I suggest using the decimal or numeric data type to store the integers. In SQL Server, the numeric and decimal data types are equivalent. Both data types let you store integers that have up to 38 digits. (Learn more from "**Portable Data Types**" and "**Data Types Revealed**").

The syntax for defining a decimal data type is:

DECIMAL\[(p\[, s\])\]

The first number after the DECIMAL keyword is the precision setting, which defines the total number of digits the integer can have. The second number is the scale setting, which defines the total number of digits to the right of the decimal place. For example, in the statement

DECLARE @MyLargeNumber DECIMAL(20, 0)

@MyLargeNumber is an integer that has 20 digits because the scale is equal to 0.

You have no reason to use CHAR(20) instead of DECIMAL(20, 0). For example, Listing 1 shows how to store a 20-digit number as both a decimal data type and a character data type.

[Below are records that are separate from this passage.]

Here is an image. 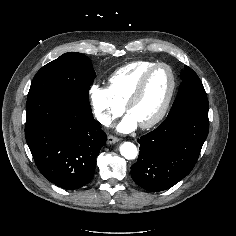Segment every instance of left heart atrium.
Returning <instances> with one entry per match:
<instances>
[{
    "label": "left heart atrium",
    "instance_id": "1",
    "mask_svg": "<svg viewBox=\"0 0 236 236\" xmlns=\"http://www.w3.org/2000/svg\"><path fill=\"white\" fill-rule=\"evenodd\" d=\"M138 125L137 119L128 113L117 126V130L121 133H128L135 130Z\"/></svg>",
    "mask_w": 236,
    "mask_h": 236
}]
</instances>
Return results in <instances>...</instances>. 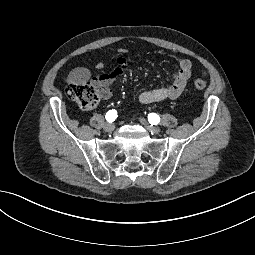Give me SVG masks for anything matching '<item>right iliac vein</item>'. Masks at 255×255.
I'll return each instance as SVG.
<instances>
[{
    "mask_svg": "<svg viewBox=\"0 0 255 255\" xmlns=\"http://www.w3.org/2000/svg\"><path fill=\"white\" fill-rule=\"evenodd\" d=\"M114 129H115L114 123H107V124H105V126H104V130H105L106 132H112V131H114Z\"/></svg>",
    "mask_w": 255,
    "mask_h": 255,
    "instance_id": "1",
    "label": "right iliac vein"
}]
</instances>
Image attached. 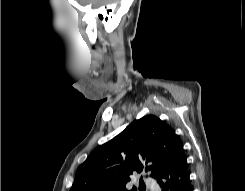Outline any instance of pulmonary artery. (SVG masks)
<instances>
[{
	"mask_svg": "<svg viewBox=\"0 0 245 191\" xmlns=\"http://www.w3.org/2000/svg\"><path fill=\"white\" fill-rule=\"evenodd\" d=\"M145 183L147 187L150 188L152 191H160V186L154 179L147 178L145 180Z\"/></svg>",
	"mask_w": 245,
	"mask_h": 191,
	"instance_id": "e3ab8cb5",
	"label": "pulmonary artery"
}]
</instances>
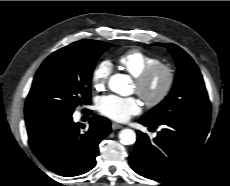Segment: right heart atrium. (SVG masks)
Returning <instances> with one entry per match:
<instances>
[{"instance_id":"1","label":"right heart atrium","mask_w":230,"mask_h":186,"mask_svg":"<svg viewBox=\"0 0 230 186\" xmlns=\"http://www.w3.org/2000/svg\"><path fill=\"white\" fill-rule=\"evenodd\" d=\"M112 64L109 60H102L96 64L91 74V81L96 89H103L112 73Z\"/></svg>"}]
</instances>
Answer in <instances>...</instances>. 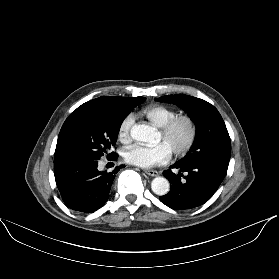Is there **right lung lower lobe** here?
Returning <instances> with one entry per match:
<instances>
[{"mask_svg":"<svg viewBox=\"0 0 279 279\" xmlns=\"http://www.w3.org/2000/svg\"><path fill=\"white\" fill-rule=\"evenodd\" d=\"M114 153L110 160L117 159ZM99 160H67L54 163V174L57 187L64 203L71 209L92 213L99 209L109 198V192L115 174L99 171Z\"/></svg>","mask_w":279,"mask_h":279,"instance_id":"obj_1","label":"right lung lower lobe"}]
</instances>
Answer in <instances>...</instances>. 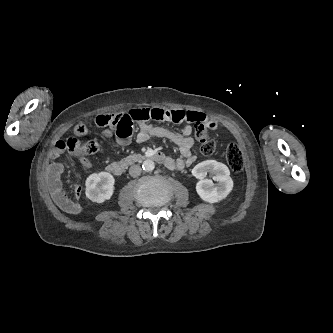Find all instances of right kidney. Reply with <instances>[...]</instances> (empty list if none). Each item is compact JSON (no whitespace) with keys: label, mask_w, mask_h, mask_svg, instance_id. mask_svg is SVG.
<instances>
[{"label":"right kidney","mask_w":333,"mask_h":333,"mask_svg":"<svg viewBox=\"0 0 333 333\" xmlns=\"http://www.w3.org/2000/svg\"><path fill=\"white\" fill-rule=\"evenodd\" d=\"M115 179L108 172L91 174L85 182V193L93 202L103 203L110 199L114 192Z\"/></svg>","instance_id":"ca27d5eb"}]
</instances>
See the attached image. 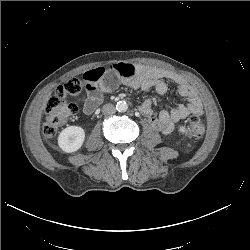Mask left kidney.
I'll return each instance as SVG.
<instances>
[{
	"label": "left kidney",
	"instance_id": "5707ae66",
	"mask_svg": "<svg viewBox=\"0 0 250 250\" xmlns=\"http://www.w3.org/2000/svg\"><path fill=\"white\" fill-rule=\"evenodd\" d=\"M179 132H180V133H185V132H186L185 126H180V127H179Z\"/></svg>",
	"mask_w": 250,
	"mask_h": 250
}]
</instances>
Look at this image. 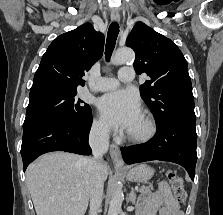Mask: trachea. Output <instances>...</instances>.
I'll use <instances>...</instances> for the list:
<instances>
[{
	"label": "trachea",
	"mask_w": 223,
	"mask_h": 215,
	"mask_svg": "<svg viewBox=\"0 0 223 215\" xmlns=\"http://www.w3.org/2000/svg\"><path fill=\"white\" fill-rule=\"evenodd\" d=\"M119 34V25L117 22H112L107 33V41L105 47V58L109 62L112 52L116 45L117 36Z\"/></svg>",
	"instance_id": "obj_1"
}]
</instances>
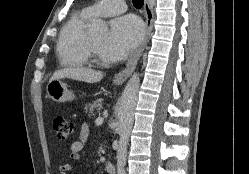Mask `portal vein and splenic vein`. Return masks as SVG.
Masks as SVG:
<instances>
[{"label": "portal vein and splenic vein", "instance_id": "obj_1", "mask_svg": "<svg viewBox=\"0 0 249 174\" xmlns=\"http://www.w3.org/2000/svg\"><path fill=\"white\" fill-rule=\"evenodd\" d=\"M104 121V118L103 117H98L96 120H95V124L96 125H101Z\"/></svg>", "mask_w": 249, "mask_h": 174}]
</instances>
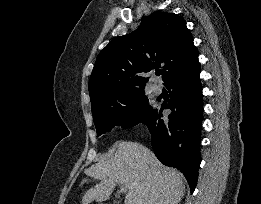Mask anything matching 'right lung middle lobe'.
<instances>
[{
	"label": "right lung middle lobe",
	"instance_id": "obj_1",
	"mask_svg": "<svg viewBox=\"0 0 261 204\" xmlns=\"http://www.w3.org/2000/svg\"><path fill=\"white\" fill-rule=\"evenodd\" d=\"M152 110L144 90L128 92L109 103L92 106L97 135L110 131L114 126L133 127Z\"/></svg>",
	"mask_w": 261,
	"mask_h": 204
}]
</instances>
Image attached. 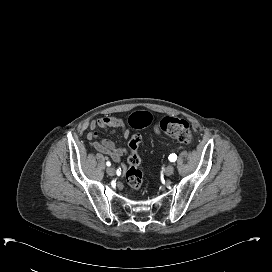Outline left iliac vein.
I'll list each match as a JSON object with an SVG mask.
<instances>
[{
    "instance_id": "obj_1",
    "label": "left iliac vein",
    "mask_w": 272,
    "mask_h": 272,
    "mask_svg": "<svg viewBox=\"0 0 272 272\" xmlns=\"http://www.w3.org/2000/svg\"><path fill=\"white\" fill-rule=\"evenodd\" d=\"M173 172H174V166L171 165V164L168 165V166L165 168V171H164V173H165L166 176L172 175Z\"/></svg>"
}]
</instances>
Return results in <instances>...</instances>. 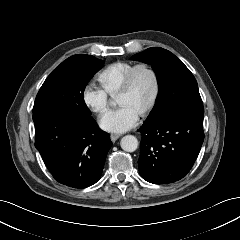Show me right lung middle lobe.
Listing matches in <instances>:
<instances>
[{
    "mask_svg": "<svg viewBox=\"0 0 240 240\" xmlns=\"http://www.w3.org/2000/svg\"><path fill=\"white\" fill-rule=\"evenodd\" d=\"M104 61L88 55L68 58L47 77L33 107L38 112H58L78 117H91L84 101V90Z\"/></svg>",
    "mask_w": 240,
    "mask_h": 240,
    "instance_id": "dd1d6c3e",
    "label": "right lung middle lobe"
}]
</instances>
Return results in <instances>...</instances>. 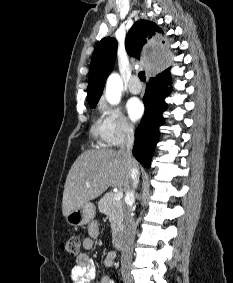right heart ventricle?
I'll return each mask as SVG.
<instances>
[{"instance_id": "obj_1", "label": "right heart ventricle", "mask_w": 233, "mask_h": 283, "mask_svg": "<svg viewBox=\"0 0 233 283\" xmlns=\"http://www.w3.org/2000/svg\"><path fill=\"white\" fill-rule=\"evenodd\" d=\"M90 132L98 146L106 148L110 145V142L107 138L104 118L102 117L96 118L91 126Z\"/></svg>"}]
</instances>
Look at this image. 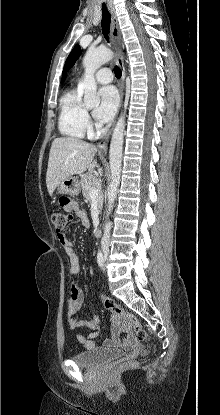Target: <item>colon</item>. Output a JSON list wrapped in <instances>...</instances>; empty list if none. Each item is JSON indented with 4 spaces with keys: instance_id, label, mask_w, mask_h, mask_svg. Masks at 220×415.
Wrapping results in <instances>:
<instances>
[{
    "instance_id": "5ec220e1",
    "label": "colon",
    "mask_w": 220,
    "mask_h": 415,
    "mask_svg": "<svg viewBox=\"0 0 220 415\" xmlns=\"http://www.w3.org/2000/svg\"><path fill=\"white\" fill-rule=\"evenodd\" d=\"M69 218H70V215L66 211L56 210L51 213V222L54 228L56 229V231L58 232V234L62 233L63 229L68 224ZM101 301H102L104 308L110 311L114 315V317L118 319H123L129 322L133 326L135 333L137 335V338L140 341L147 340L146 331L144 330L140 320L132 312L124 309L123 307L115 303L111 298L105 295L101 296ZM125 365L133 366L134 363L128 362Z\"/></svg>"
}]
</instances>
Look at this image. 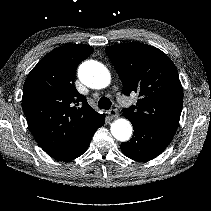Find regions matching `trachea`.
I'll use <instances>...</instances> for the list:
<instances>
[{"label": "trachea", "mask_w": 211, "mask_h": 211, "mask_svg": "<svg viewBox=\"0 0 211 211\" xmlns=\"http://www.w3.org/2000/svg\"><path fill=\"white\" fill-rule=\"evenodd\" d=\"M98 107L100 109H105V110L110 109V107H111L110 99L105 96L101 97L98 101Z\"/></svg>", "instance_id": "3493384b"}]
</instances>
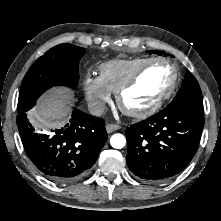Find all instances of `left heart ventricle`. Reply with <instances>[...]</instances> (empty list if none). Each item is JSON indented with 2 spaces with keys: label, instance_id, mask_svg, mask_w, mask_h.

The T-SQL script's results show that the decimal option requires only 13 bytes of storage, whereas the character option requires 20 bytes. The SQL Server *Books Online (BOL)* topic "Decimal and Numeric" explains how many bytes a particular decimal value will need for internal storage based on the number's precision. Some part-time SQL Server professionals forget that they can work with simple integers as decimal values as long as they set the scale to 0.